Kidman shines as the dutiful and determined mother. Her performance is one of great dedication and she just consumes whole-heartedly the distress, confusion, and fear of this lonely mother. She is a true anchor for a film. Watching every moment of her on screen is amazing as well as invigorating. This role may lead to possible Oscar buzz come the end of the year but that is just speculation for now.
The rest of the acting is very thorough and well handled by the few other cast members. James Bentley and Alakina Mann portray Kidman’s afflicted children and have much of the movie hinging on their performances. Not to worry, these two excel and give credence to being two of the more gifted child actors in a while. Their efforts greatly induce sympathy as well as great scares at key moments.

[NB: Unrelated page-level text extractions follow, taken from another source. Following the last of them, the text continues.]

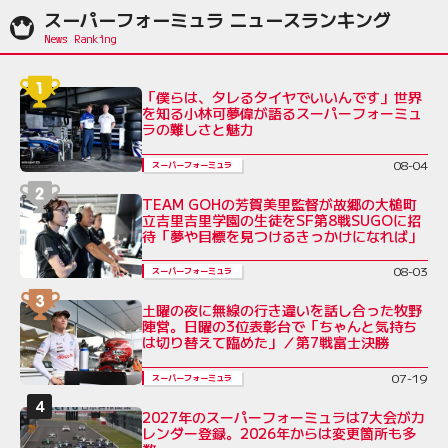
スーパーフォーミュラ ニュースランキング
「僕らは、タレるタイヤでいいんです」世界
を知る小林可夢偉が語るスーパーフォーミュ
ラの難しさと魅力
08-04
スーパーフォーミュラ
TEAM GOHの芳賀美里監督が故郷の大槌町
立吉里吉里学園の生徒をSF第8戦SUGOに招
待「夢や目標を見つけるきっかけになれば」
08-03
スーパーフォーミュラ
土曜の夜に無線の行き違いを話し合った牧野
陣営。日曜の3位表彰台で「ちゃんと気持ち
は切り替えて臨めた」／第7戦富士決勝
07-19
スーパーフォーミュラ
2027年のスーパーフォーミュラは7大会がカ
レンダー登録。2026年からは変更箇所も多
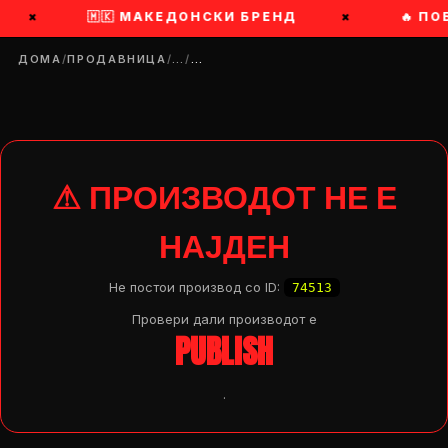
×
🇲🇰 МАКЕДОНСКИ БРЕНД
×
🔥 ПО
ДОМА
/
ПРОДАВНИЦА
/
…
/
…
⚠ ПРОИЗВОДОТ НЕ Е
НАЈДЕН
Не постои производ со ID:
74513
Провери дали производот e
PUBLISH
.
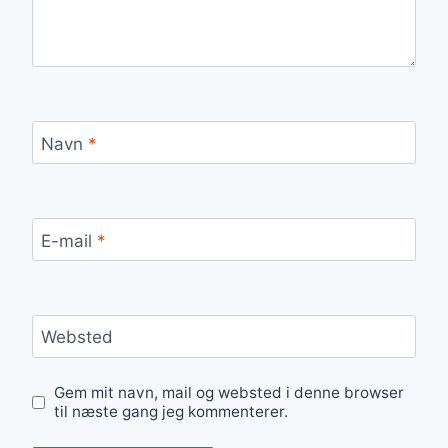
Navn
*
E-mail
*
Websted
Gem mit navn, mail og websted i denne browser
til næste gang jeg kommenterer.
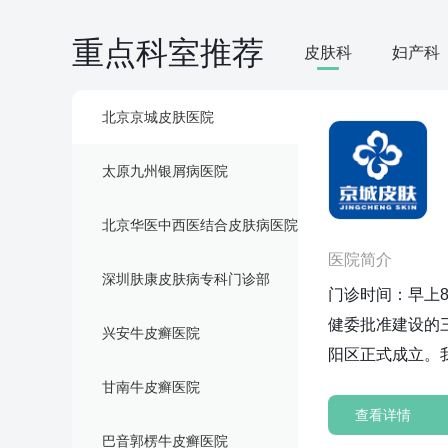
重点科室推荐
皮肤科
妇产科
北京京城皮肤医院
太原九州银屑病医院
北京华医中西医结合皮肤病医院
医院简介
深圳肤康皮肤病专科门诊部
门诊时间：早上8
健委批准建设的
兴安牛皮癣医院
阳区正式成立。
科、中西医结合
甘南牛皮癣医院
室，为患者提供
查看详情
巴音郭楞牛皮癣医院
评为北京市朝阳区医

The story of The Others by Amenábar may seem simplistic, or even predictable, but the more I thought of the structure and the order of events the more well oiled and calculated it became. This is a delicate story told with great precision with a fantastic knockout ending that had me reworking everything. The Others is an example of why screenwriting is not yet dead in Hollywood.
The Others is a wonderfully brooding film with real scares and great performances, as well as terrific turns in writing and directing by Amenábar. Nicole Kidman has thankfully done it again, and if anyone dares doubt the power and newfound importance of her then see the rest of the summer of 2001’s offerings.
Nate’s Grade: A
Reviewed 20 years later as part of the “Reviews Re-View: 2001” article.